US Airways Flight 1549 (Sully)
Appears in 2 lectures.
Appearances across the corpus
Mentioned only as the more famous later analog to the Sioux City glide landing.
All of a sudden, the pilot had to do a glide into Sioux City, Iowa, airport. He did it successfully — sort of like the guy who landed the US Airways airplane on the Hudson River. They made a movie out of that. Sioux City, Iowa was before. It turns out it was a titanium nitride inclusion from the casting process that caused a fatigue crack in the titanium disc. Brian has a lot of stories about this, including how it caused General Electric to redo a lot of their quality control metrics.

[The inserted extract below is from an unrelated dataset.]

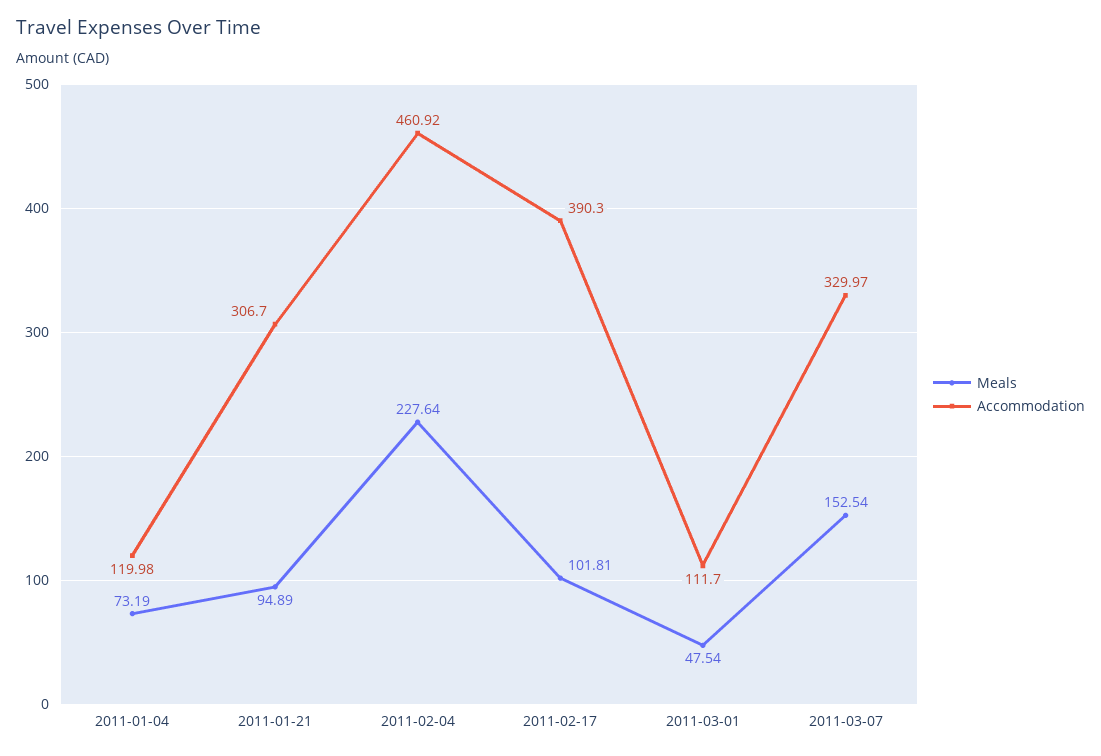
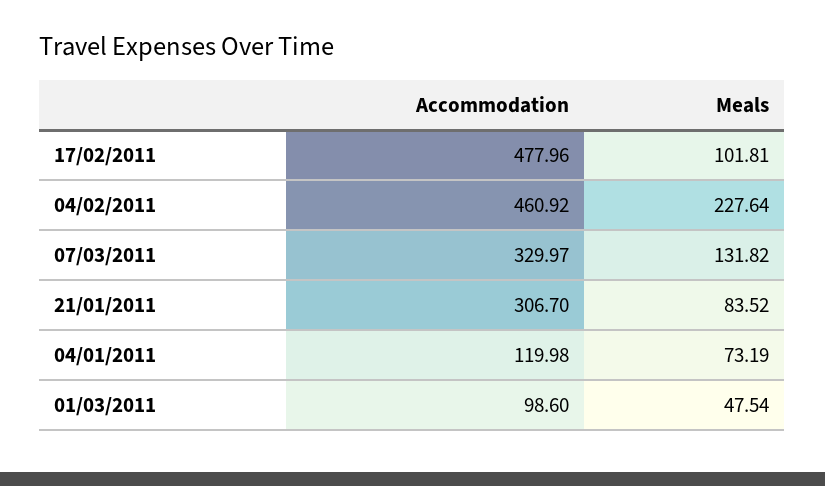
Meals, 2011-01-21: 94.89 -> 83.52
Accommodation, 2011-02-17: 390.3 -> 477.96
Accommodation, 2011-03-01: 111.7 -> 98.6
Meals, 2011-03-07: 152.54 -> 131.82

You have a serious problem when you get to five and six sigma. How do you fix the problem and get to a higher level of reliability?
Tom's review of the *Sully* movie (2016). NTSB portrayal disputed. Hudson River landing after dual-engine bird strike at 2,800 feet; 155 survivors. Used as setup for bird-strike engine certification story.
Strength versus temperature. This came up in the last two weeks. I missed a day last week — had to be down at an inspection of an aircraft — and one guy told a story about the problem of bird strikes. So Monday night my wife wanted to go see Sully, the movie Sully, because my daughter had seen it and said it was worth seeing. It's not a bad movie. It has nothing to do with reality. The NTSB was made a bad guy by Clint Eastwood — they were not a bad guy in the real world. But they made him a bad guy. Clint Eastwood had to sell tickets. It's an entertaining movie — think of it as fiction based on fact. The guy really did land a plane in the Hudson River. That's about as far as the fact goes. It was a bird strike, he lost both engines at 2,800 feet, and he had to land in the Hudson River. He was successful — 155 people all survived.